- _Problem requirements_
Omit all pictures and transcribe only the lines in the entries below that run from the line with "index mcp: (780, 929)" through the line with "pinky dip: (383, 433)".

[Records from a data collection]
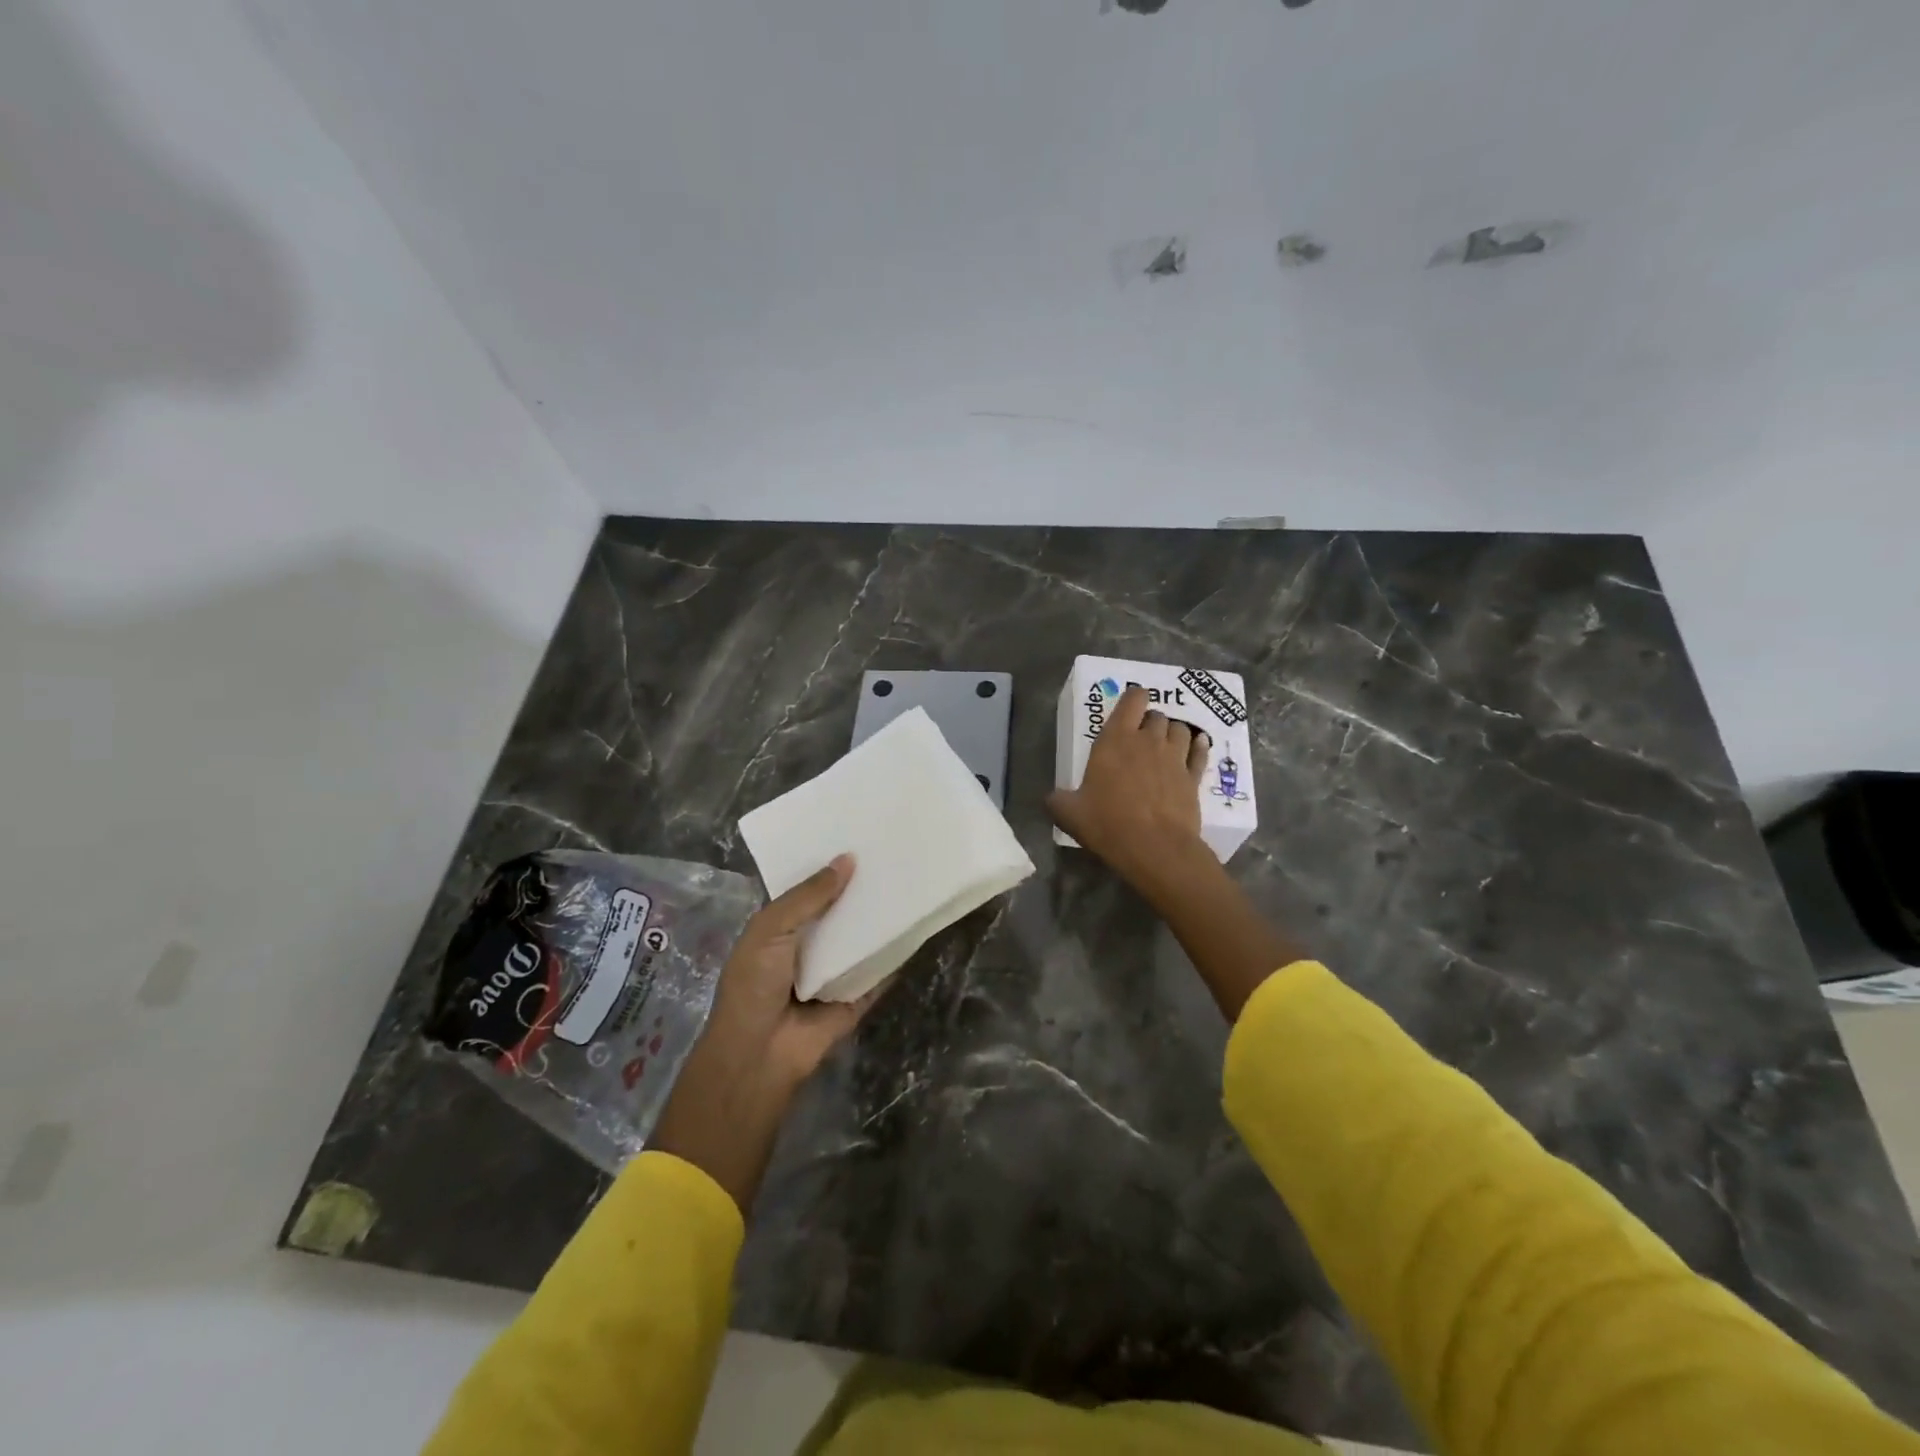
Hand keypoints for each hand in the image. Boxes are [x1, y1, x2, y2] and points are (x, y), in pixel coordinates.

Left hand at [650, 855, 876, 1211]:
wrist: (759, 1055)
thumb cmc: (754, 985)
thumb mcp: (771, 929)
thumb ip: (808, 896)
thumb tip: (847, 859)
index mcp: (780, 929)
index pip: (808, 891)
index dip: (828, 867)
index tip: (857, 837)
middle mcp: (807, 947)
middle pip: (839, 913)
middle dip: (859, 890)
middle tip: (892, 855)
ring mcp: (833, 974)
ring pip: (861, 940)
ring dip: (879, 920)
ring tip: (910, 881)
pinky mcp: (855, 998)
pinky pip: (879, 973)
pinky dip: (896, 956)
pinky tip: (918, 928)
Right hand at [1046, 685, 1213, 893]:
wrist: (1155, 849)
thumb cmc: (1107, 823)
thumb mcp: (1069, 813)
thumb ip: (1058, 800)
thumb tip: (1051, 798)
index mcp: (1115, 740)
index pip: (1132, 699)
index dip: (1133, 698)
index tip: (1130, 707)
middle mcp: (1148, 741)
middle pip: (1157, 715)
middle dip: (1150, 722)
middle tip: (1140, 738)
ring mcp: (1175, 758)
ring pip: (1181, 730)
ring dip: (1173, 733)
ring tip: (1166, 745)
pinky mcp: (1194, 778)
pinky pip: (1200, 753)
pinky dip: (1199, 747)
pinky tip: (1197, 747)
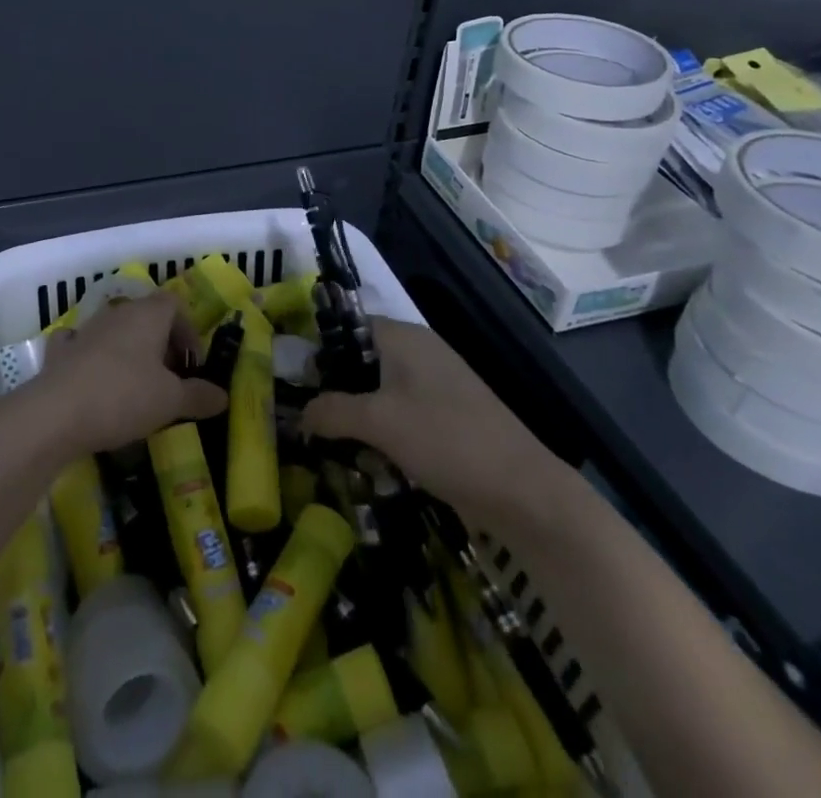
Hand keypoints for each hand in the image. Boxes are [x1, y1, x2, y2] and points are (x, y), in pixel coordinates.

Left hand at [35, 292, 227, 453]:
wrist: (56, 413)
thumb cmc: (124, 397)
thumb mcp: (171, 401)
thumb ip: (199, 396)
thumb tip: (223, 396)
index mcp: (147, 315)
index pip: (175, 304)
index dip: (188, 331)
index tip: (192, 364)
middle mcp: (117, 313)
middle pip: (146, 316)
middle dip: (161, 343)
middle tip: (170, 380)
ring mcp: (85, 329)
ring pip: (115, 330)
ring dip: (129, 351)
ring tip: (136, 386)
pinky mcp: (60, 351)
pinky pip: (80, 344)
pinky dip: (90, 356)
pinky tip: (93, 377)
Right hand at [300, 317, 570, 530]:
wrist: (524, 492)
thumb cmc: (445, 440)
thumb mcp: (378, 422)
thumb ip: (331, 411)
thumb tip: (301, 414)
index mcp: (403, 337)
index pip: (347, 327)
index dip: (319, 352)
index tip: (296, 385)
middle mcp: (419, 352)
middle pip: (361, 361)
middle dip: (336, 392)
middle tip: (312, 423)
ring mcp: (436, 385)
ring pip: (379, 392)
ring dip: (358, 418)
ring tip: (337, 447)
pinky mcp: (448, 418)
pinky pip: (401, 415)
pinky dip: (383, 433)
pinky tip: (373, 462)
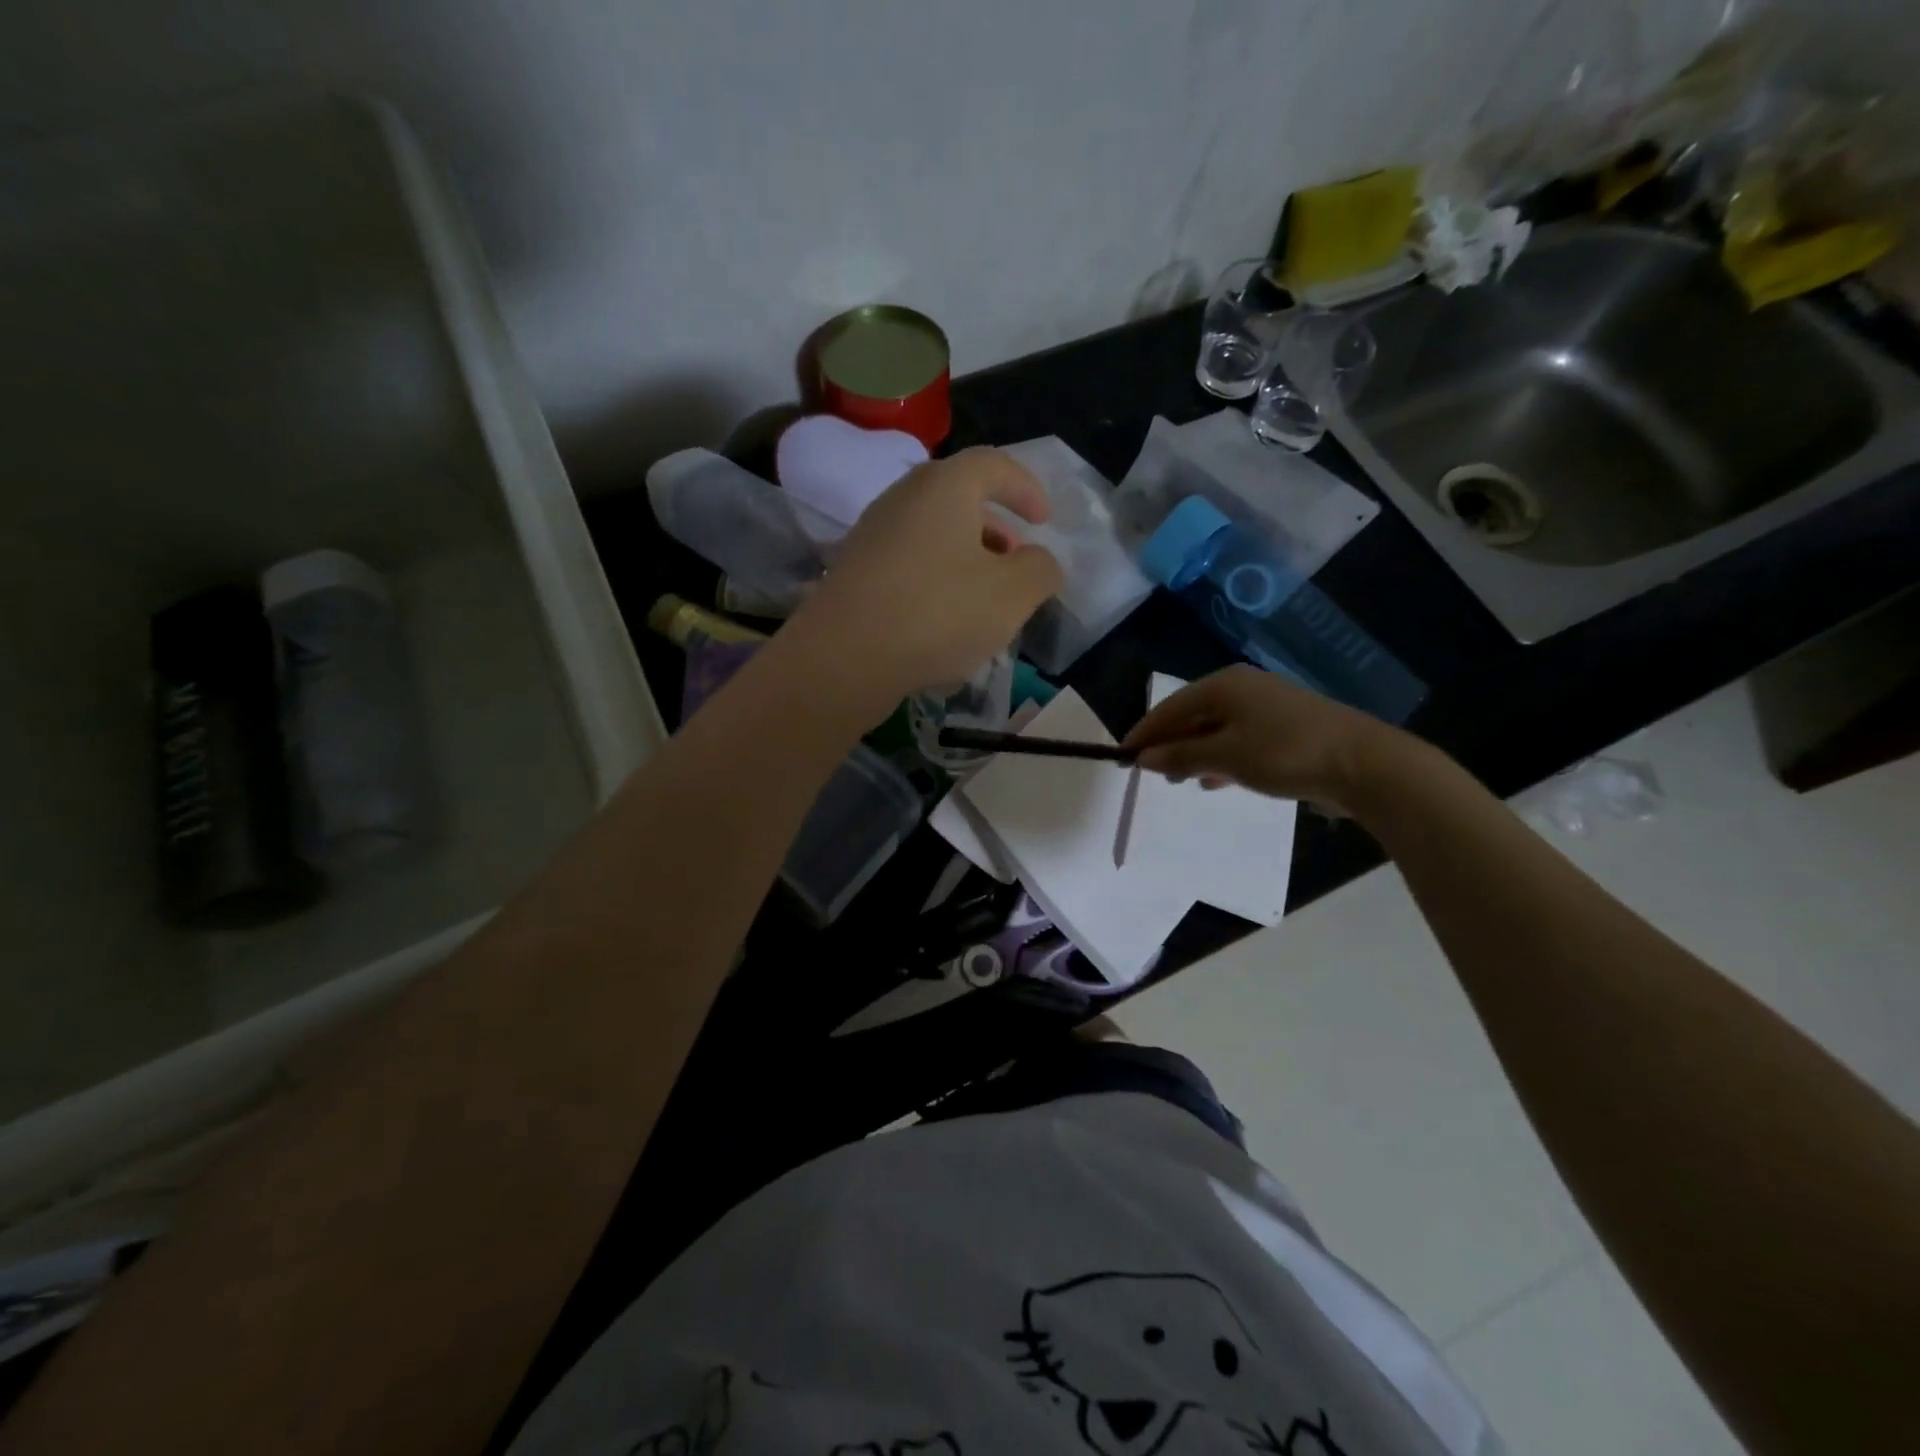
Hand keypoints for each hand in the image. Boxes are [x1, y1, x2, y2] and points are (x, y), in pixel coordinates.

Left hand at [788, 448, 1063, 701]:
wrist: (843, 657)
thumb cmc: (938, 613)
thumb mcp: (1012, 594)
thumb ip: (1040, 570)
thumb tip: (1038, 562)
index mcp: (944, 487)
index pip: (993, 465)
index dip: (1025, 488)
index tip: (1044, 521)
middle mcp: (902, 498)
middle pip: (958, 498)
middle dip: (995, 527)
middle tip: (1016, 561)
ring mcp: (872, 535)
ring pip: (933, 534)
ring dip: (966, 557)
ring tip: (985, 598)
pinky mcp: (855, 572)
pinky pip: (909, 563)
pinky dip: (936, 579)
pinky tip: (945, 622)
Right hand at [1121, 665, 1415, 810]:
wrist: (1363, 764)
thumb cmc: (1284, 753)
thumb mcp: (1225, 757)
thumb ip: (1181, 756)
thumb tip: (1142, 757)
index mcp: (1223, 685)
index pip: (1170, 708)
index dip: (1145, 733)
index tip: (1122, 757)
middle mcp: (1241, 688)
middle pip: (1191, 716)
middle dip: (1169, 744)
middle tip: (1151, 773)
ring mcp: (1266, 707)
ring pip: (1215, 729)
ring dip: (1194, 754)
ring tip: (1180, 781)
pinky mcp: (1284, 728)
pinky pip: (1238, 739)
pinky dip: (1221, 757)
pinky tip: (1216, 780)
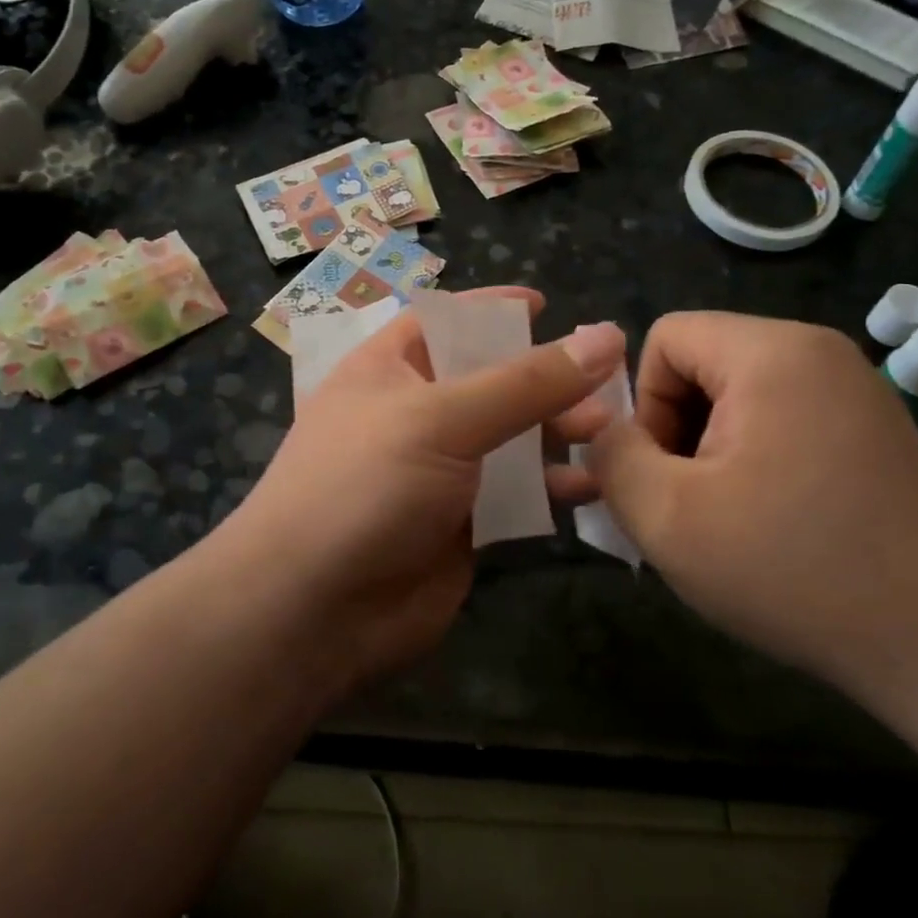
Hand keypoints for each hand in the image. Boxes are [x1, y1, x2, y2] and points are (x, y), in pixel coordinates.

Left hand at [221, 289, 624, 694]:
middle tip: (605, 383)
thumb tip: (606, 336)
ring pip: (512, 439)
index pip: (448, 320)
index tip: (547, 305)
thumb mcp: (442, 418)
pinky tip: (590, 488)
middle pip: (492, 380)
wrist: (311, 612)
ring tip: (606, 433)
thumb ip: (526, 382)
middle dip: (546, 379)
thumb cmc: (365, 487)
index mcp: (391, 368)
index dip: (494, 310)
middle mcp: (416, 413)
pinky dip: (552, 487)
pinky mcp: (463, 524)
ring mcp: (440, 471)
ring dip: (557, 432)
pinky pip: (517, 494)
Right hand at [582, 312, 917, 701]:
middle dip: (677, 431)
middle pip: (703, 364)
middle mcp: (818, 352)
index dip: (643, 404)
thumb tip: (607, 431)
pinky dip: (757, 462)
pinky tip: (773, 525)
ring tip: (726, 522)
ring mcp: (855, 391)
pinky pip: (785, 421)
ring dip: (713, 452)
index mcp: (771, 352)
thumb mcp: (668, 518)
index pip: (666, 338)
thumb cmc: (795, 571)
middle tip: (690, 506)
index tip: (665, 475)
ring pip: (741, 397)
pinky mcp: (875, 431)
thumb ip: (613, 458)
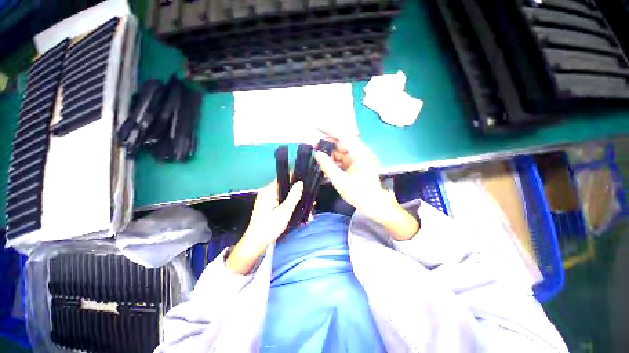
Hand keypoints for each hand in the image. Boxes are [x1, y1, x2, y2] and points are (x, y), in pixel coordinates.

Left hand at [227, 180, 302, 274]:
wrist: (256, 243)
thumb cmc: (269, 228)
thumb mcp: (284, 212)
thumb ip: (293, 197)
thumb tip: (300, 182)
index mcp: (268, 190)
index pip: (285, 178)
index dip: (297, 180)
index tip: (307, 186)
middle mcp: (267, 192)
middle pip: (286, 187)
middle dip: (299, 193)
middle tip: (311, 203)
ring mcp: (268, 199)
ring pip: (286, 195)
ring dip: (296, 201)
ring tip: (308, 209)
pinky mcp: (270, 205)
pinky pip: (283, 201)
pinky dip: (291, 205)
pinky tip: (299, 212)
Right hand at [314, 135, 418, 239]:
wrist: (373, 205)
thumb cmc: (359, 193)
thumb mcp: (340, 180)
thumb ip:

- _Task response_
index mcp: (780, 929)
index pip: (808, 891)
index dip: (828, 867)
index tip: (857, 837)
middle mcp: (807, 947)
middle pip: (839, 913)
middle dip: (859, 890)
middle tip: (892, 855)
ring mcp: (833, 974)
ring pip: (861, 940)
ring dip: (879, 920)
ring tip: (910, 881)
pinky mcp: (855, 998)
pinky pip: (879, 973)
pinky dip: (896, 956)
pinky tip: (918, 928)
Right hand at [1046, 685, 1213, 893]:
wrist: (1155, 849)
thumb cmc: (1107, 823)
thumb mcp: (1069, 813)
thumb ip: (1058, 800)
thumb tip: (1051, 798)
index mcp: (1115, 740)
index pip: (1132, 699)
index dip: (1133, 698)
index tip: (1130, 707)
middle mcp: (1148, 741)
middle pip: (1157, 715)
middle dip: (1150, 722)
middle tip: (1140, 738)
ring mcp: (1175, 758)
ring pip: (1181, 730)
ring dip: (1173, 733)
ring tip: (1166, 745)
pinky mcp: (1194, 778)
pinky pip: (1200, 753)
pinky dip: (1199, 747)
pinky tip: (1197, 747)
Hand keypoints for each hand in the image. Boxes are [x1, y1, x2, y2] and points are (x, y), in pixel coordinates.

Left hand at [35, 292, 227, 453]:
wrist: (56, 413)
thumb cmc: (124, 397)
thumb mcp: (171, 401)
thumb ip: (199, 396)
thumb tip: (223, 396)
index mcp: (147, 315)
index pip: (175, 304)
index dip: (188, 331)
index tip: (192, 364)
middle mcp: (117, 313)
middle pip: (146, 316)
middle dip: (161, 343)
middle tip: (170, 380)
ring mcp: (85, 329)
ring pip: (115, 330)
ring dip: (129, 351)
ring tip: (136, 386)
pinky mcp: (60, 351)
pinky pip: (80, 344)
pinky dip: (90, 356)
pinky tip: (93, 377)
Right hand at [300, 317, 570, 530]:
wrist: (524, 492)
thumb cmc: (445, 440)
thumb mcp: (378, 422)
thumb ip: (331, 411)
thumb tip: (301, 414)
index mcp: (403, 337)
index pip: (347, 327)
index dip: (319, 352)
index tip: (296, 385)
middle mcp: (419, 352)
middle pip: (361, 361)
middle dip: (336, 392)
middle tip: (312, 423)
ring mcp: (436, 385)
ring pip: (379, 392)
ring dip: (358, 418)
ring tip: (337, 447)
pinky mcp: (448, 418)
pinky pip: (401, 415)
pinky dip: (383, 433)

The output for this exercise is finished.